Document section ▸
■ ■ ■ ■ ■

The Radio Equalizer: Brian Maloney

10 April 2007

Imus In The Morning Advertisers, Bigelow, Staples, Nappy-Headed Hos, MSNBC


Advertisers Begin To Pull Away From Imus Show


For Don Imus, is this the beginning of the end?

According to CNBC's Ted David, at least two major "Imus In The Morning" advertisers have already decided to pull their spots from the show.

In statements cited by David, both Bigelow Teas and the Staples office supply chain have withdrawn their support:

Bigelow Tea Statement Regarding "Imus in the Morning"

April 10, 2007

While Bigelow Tea has been an advertiser on the 'Imus in the Morning' show, our company does not condone or support in any way the unacceptable comments made by Imus with regard to the Rutgers University women's basketball team.

Bigelow Tea is a family company that prides itself on honoring and respecting all individuals.

We do support the good work and efforts Don Imus has done over the years for children with cancer or terminal illnesses, the battle against SIDS, Tomorrow's Children's Fund at Hackensack Hospital and so much more.

We are deeply saddened by Imus' remarks. His comments in no way represent the views of our family or the Bigelow Tea Company.

Because of this unfortunate incident, we have suspended our current advertising while assessing our future sponsorship plans which are in jeopardy at this time.

Cindi Bigelow, Co-President Bigelow Tea

Here's information on the Staples pullout:

"Recent comments made on the program prompted us to revise our decision to advertise on the program," said Staples spokesman Paul Capelli. "As of now, we are not advertising on the program."

Staples isn't the only advertiser to pull out of the MSNBC broadcast, the channel said. "A handful of advertisers have asked to move their spots to other programs and we are accommodating them" says Jeremy Gaines, an MSNBC spokesman.

NBC and CBS both said Monday they were suspending Mr. Imus' program for two weeks as a result of the remarks.

■ ■ ■ ■ ■

Dataset records ▸
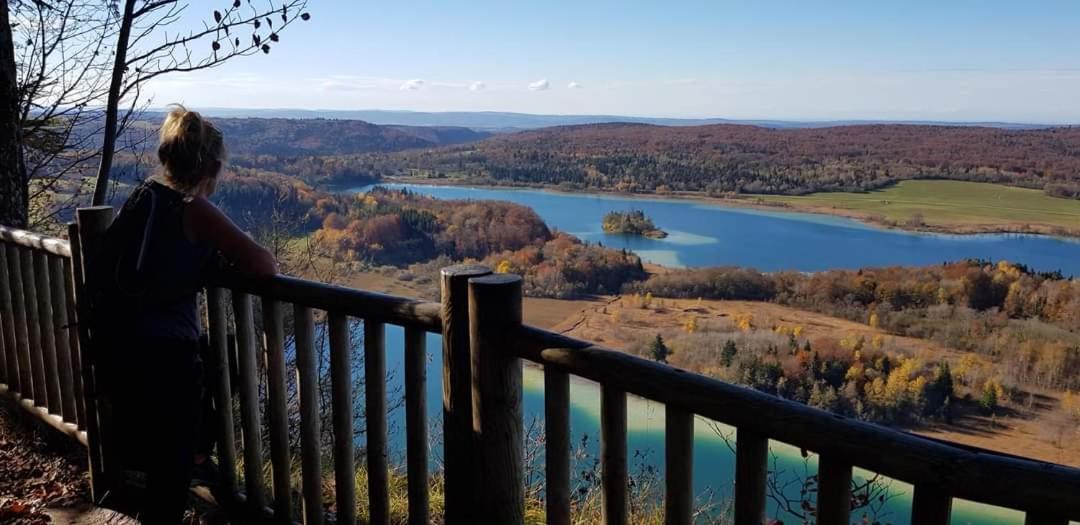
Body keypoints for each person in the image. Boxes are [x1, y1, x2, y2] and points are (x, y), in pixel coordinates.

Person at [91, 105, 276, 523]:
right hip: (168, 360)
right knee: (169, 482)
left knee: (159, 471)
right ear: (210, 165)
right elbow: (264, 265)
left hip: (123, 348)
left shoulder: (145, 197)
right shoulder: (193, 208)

■ ■ ■ ■ ■

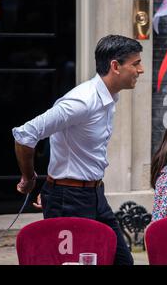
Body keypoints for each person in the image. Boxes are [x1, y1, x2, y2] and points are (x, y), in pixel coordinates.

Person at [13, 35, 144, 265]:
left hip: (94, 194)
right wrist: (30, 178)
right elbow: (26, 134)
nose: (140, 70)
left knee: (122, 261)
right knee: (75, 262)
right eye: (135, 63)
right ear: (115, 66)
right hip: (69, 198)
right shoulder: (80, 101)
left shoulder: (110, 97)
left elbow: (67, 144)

■ ■ ■ ■ ■

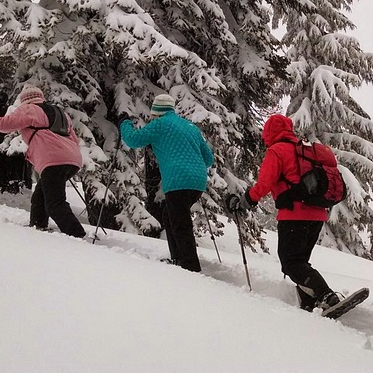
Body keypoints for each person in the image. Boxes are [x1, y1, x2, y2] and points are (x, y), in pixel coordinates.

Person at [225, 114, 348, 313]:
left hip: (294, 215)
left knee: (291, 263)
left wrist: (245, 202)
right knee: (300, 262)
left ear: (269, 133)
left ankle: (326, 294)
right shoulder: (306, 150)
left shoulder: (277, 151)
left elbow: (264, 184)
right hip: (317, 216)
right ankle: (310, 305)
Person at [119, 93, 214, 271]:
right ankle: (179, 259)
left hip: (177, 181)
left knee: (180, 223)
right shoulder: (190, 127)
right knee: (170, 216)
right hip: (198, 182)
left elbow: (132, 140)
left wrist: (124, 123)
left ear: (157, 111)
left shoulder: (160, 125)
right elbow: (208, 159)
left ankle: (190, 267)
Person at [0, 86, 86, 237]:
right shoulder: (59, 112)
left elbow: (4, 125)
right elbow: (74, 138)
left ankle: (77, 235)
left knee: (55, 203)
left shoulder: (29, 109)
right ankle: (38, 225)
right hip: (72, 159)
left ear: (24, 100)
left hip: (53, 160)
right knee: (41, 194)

■ ■ ■ ■ ■

Problems and tasks ▸
a – In the post about advertisers leaving the Imus show, for how long did NBC and CBS say they were suspending the program?
b – Continue the post about advertisers leaving the Imus show from its final sentence.
The entries have no connection to the post about advertisers leaving the Imus show.

Task responses ▸
a – For two weeks.

b –
Before these develop- ments, TVWatch had this to say:

Now comes the real test as Imus looks to save his job. Will the audience return? Will the incident curb his witty edge — and thus any entertainment value of his show?

Two weeks from now, “Imus” advertisers decide whether to make a return visit — brands that include Bigelow Tea, Chrysler and the New York Stock Exchange. That will be a key indicator.

Anyone can make a mistake and offer regrets. But there are usually consequences — depending on how much hurt is released.

Some observers say it’s now hard watching a “Seinfeld” episode — on syndicated or cable TV or on DVD — without thinking about Richards’ “comic,” racially charged routine. The same may be true for Imus.

With companies under pressure to take a stand, don't expect many of the I-Man's sponsors to wait two weeks before making a decision. Instead, they're making moves now and not in his favor.

Because Imus hasn't generated big ratings for years, this is a particularly easy call for clients. In addition, there are lots of other places to advertise these days. As a result, his future has never looked more questionable.

UPDATE: Procter & Gamble has become the latest firm to drop its advertising from the show.

NYT: many other firms also considering dumping their Imus advertising.

WSJ: in this preview of a piece to run in Wednesday's editions, the paper reveals a far more dire situation for Imus than was apparent just hours ago.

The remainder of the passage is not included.